Extracted records:
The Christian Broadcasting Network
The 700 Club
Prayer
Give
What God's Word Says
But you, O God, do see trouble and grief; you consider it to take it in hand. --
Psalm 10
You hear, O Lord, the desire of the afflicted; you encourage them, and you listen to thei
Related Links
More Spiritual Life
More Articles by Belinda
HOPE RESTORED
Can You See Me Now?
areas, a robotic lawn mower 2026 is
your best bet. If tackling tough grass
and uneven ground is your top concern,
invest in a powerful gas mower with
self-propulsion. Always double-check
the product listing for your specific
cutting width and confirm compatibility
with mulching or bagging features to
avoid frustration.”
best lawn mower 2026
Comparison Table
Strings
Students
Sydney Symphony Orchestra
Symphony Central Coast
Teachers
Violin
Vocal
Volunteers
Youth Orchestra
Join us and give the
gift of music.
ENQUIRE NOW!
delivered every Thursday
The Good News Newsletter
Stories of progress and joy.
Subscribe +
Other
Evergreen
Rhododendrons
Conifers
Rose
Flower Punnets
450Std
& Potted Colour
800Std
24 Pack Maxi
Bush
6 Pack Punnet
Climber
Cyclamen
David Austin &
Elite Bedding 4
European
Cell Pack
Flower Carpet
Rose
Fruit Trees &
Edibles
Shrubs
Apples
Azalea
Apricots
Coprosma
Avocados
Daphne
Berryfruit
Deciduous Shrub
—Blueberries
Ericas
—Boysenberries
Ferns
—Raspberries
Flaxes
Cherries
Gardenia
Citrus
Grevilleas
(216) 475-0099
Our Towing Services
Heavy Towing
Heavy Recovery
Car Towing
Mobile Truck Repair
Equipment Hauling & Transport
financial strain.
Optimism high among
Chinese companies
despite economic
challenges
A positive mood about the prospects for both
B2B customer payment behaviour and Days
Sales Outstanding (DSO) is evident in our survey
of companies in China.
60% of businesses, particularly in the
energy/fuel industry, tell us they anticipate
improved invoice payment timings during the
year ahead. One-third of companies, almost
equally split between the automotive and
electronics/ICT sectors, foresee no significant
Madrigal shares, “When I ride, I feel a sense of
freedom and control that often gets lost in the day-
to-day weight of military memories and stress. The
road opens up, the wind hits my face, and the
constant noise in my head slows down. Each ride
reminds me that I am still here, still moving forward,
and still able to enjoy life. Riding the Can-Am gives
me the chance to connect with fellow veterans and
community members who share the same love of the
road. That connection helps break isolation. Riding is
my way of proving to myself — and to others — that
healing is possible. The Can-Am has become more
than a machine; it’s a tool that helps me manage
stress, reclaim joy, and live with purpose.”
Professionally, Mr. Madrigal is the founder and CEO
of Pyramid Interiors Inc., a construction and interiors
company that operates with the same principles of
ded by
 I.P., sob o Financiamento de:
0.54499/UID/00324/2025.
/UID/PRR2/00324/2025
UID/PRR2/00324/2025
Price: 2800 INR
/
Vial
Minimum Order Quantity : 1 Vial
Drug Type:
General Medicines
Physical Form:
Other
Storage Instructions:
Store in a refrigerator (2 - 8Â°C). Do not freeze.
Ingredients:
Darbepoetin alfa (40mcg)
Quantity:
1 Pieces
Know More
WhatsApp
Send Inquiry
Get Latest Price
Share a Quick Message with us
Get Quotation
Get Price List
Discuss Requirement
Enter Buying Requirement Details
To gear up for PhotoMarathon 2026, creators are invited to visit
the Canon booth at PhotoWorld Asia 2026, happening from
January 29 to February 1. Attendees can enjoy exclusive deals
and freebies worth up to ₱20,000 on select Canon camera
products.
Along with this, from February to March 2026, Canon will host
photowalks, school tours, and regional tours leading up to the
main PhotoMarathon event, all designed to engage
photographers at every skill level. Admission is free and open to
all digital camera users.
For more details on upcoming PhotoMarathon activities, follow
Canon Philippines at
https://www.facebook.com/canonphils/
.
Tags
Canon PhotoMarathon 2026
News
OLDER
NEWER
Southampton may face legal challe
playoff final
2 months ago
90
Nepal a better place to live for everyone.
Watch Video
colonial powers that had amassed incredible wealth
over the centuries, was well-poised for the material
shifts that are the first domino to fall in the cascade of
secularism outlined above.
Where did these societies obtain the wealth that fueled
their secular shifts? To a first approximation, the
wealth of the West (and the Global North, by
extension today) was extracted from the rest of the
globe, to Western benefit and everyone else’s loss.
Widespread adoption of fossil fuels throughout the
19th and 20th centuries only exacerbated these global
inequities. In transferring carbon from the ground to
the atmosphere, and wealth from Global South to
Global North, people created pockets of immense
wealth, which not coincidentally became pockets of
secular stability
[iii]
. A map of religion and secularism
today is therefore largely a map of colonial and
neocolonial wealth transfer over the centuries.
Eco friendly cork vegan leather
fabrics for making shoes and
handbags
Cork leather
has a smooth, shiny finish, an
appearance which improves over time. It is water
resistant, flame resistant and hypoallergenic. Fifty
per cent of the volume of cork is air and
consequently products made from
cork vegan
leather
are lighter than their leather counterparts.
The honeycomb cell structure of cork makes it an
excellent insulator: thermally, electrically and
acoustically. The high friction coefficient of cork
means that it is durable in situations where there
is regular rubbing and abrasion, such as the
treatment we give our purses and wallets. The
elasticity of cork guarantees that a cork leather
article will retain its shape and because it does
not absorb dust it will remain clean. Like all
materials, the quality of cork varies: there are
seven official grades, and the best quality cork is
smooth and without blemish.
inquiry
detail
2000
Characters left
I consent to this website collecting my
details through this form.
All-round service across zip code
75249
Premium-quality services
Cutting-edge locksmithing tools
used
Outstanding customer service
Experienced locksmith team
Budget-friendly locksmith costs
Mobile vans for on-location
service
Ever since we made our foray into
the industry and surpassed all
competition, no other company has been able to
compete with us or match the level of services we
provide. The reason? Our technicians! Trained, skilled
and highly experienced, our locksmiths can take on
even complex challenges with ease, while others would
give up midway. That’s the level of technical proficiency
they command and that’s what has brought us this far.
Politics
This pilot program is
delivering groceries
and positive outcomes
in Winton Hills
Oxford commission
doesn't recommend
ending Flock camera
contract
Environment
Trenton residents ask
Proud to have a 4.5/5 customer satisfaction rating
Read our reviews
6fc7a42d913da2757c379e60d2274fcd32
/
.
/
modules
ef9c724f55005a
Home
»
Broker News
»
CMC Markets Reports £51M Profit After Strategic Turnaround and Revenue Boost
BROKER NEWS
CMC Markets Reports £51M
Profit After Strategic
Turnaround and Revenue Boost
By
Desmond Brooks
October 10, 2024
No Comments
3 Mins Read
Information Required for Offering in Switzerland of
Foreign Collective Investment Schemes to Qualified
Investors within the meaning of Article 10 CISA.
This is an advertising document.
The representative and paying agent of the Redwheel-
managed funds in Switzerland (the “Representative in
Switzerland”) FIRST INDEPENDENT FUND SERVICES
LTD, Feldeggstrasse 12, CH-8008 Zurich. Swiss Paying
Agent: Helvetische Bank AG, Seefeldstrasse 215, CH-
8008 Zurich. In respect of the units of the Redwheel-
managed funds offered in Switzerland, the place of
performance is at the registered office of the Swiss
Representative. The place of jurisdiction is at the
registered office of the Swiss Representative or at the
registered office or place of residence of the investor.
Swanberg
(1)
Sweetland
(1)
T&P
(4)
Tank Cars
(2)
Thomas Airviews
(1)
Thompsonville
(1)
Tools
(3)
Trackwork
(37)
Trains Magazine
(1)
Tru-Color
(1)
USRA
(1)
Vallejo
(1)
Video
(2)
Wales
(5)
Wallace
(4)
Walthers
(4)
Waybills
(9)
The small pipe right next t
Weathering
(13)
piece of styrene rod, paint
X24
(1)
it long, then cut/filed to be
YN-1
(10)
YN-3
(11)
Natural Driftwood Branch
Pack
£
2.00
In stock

To do:
Write out every line from the first of the items down through the line containing "and uneven ground", reproducing each one without any change.

Finished exercise:
The Christian Broadcasting Network
The 700 Club
Prayer
Give
What God's Word Says
But you, O God, do see trouble and grief; you consider it to take it in hand. --
Psalm 10
You hear, O Lord, the desire of the afflicted; you encourage them, and you listen to thei
Related Links
More Spiritual Life
More Articles by Belinda
HOPE RESTORED
Can You See Me Now?
areas, a robotic lawn mower 2026 is
your best bet. If tackling tough grass
and uneven ground is your top concern,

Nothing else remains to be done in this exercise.